À l'instar de l'Autriche et de l'Allemagne, l'instauration d'un ticket climat permettrait de déclencher une dynamique vertueuse pour le développement des transports publics et ferroviaires en France, contribuant à lever les freins liés aux politiques de tarification actuelles, et le cas échéant, à faciliter le report modal vers le rail.

À ce jour, l'attractivité des transports publics et ferroviaires souffre en effet d'une tarification opaque, car complexe et onéreuse. D'une part, bien que la politique de fixation des prix ait vocation à s'adapter aux besoins protéiformes, elle reste peu lisible, en particulier pour les usagères et usagers occasionnels. D'autre part, l'utilisation des transports publics et ferroviaires sans abonnement est souvent onéreuse. Enfin, la tarification varie d'une région à l'autre, en particulier depuis que chaque autorité organisatrice de la mobilité (AOM) possède la liberté de fixer le prix des billets TER sur son territoire. Cela ajoute encore de la complexité à la tarification des transports publics et ferroviaires et réduit la visibilité sur les coûts des déplacements malgré l'existence d'accords tarifaires entre régions.

## Consigne 1:
D'après le texte sur le ticket climat, quels pays sont cités comme exemples ?
## Consigne 2:
Recopiez mot pour mot le passage du texte sur le ticket climat compris entre « À l'instar de » et « vers le rail. », ces deux extrémités incluses.
Le matériel qui suit n'est pas nécessaire.

(Entrées enregistrées)
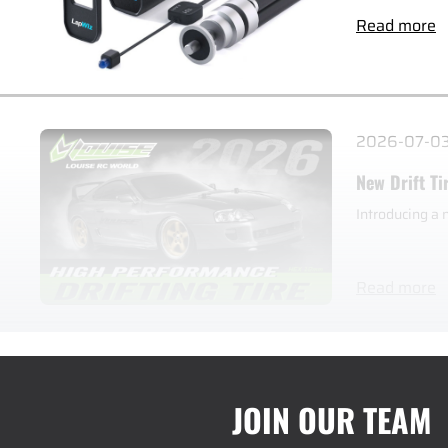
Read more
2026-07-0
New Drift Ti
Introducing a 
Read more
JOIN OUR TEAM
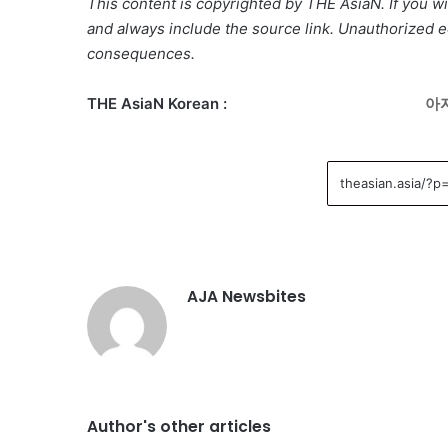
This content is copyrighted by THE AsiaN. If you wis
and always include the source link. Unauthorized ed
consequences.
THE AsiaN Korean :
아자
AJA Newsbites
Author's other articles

...

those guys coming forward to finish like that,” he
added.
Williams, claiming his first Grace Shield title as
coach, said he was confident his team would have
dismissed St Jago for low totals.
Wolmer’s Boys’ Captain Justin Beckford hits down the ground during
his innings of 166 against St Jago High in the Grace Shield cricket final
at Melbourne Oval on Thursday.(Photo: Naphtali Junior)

## Votre réponse 1:
L'Autriche et l'Allemagne.

## Votre réponse 2:
À l'instar de l'Autriche et de l'Allemagne, l'instauration d'un ticket climat permettrait de déclencher une dynamique vertueuse pour le développement des transports publics et ferroviaires en France, contribuant à lever les freins liés aux politiques de tarification actuelles, et le cas échéant, à faciliter le report modal vers le rail.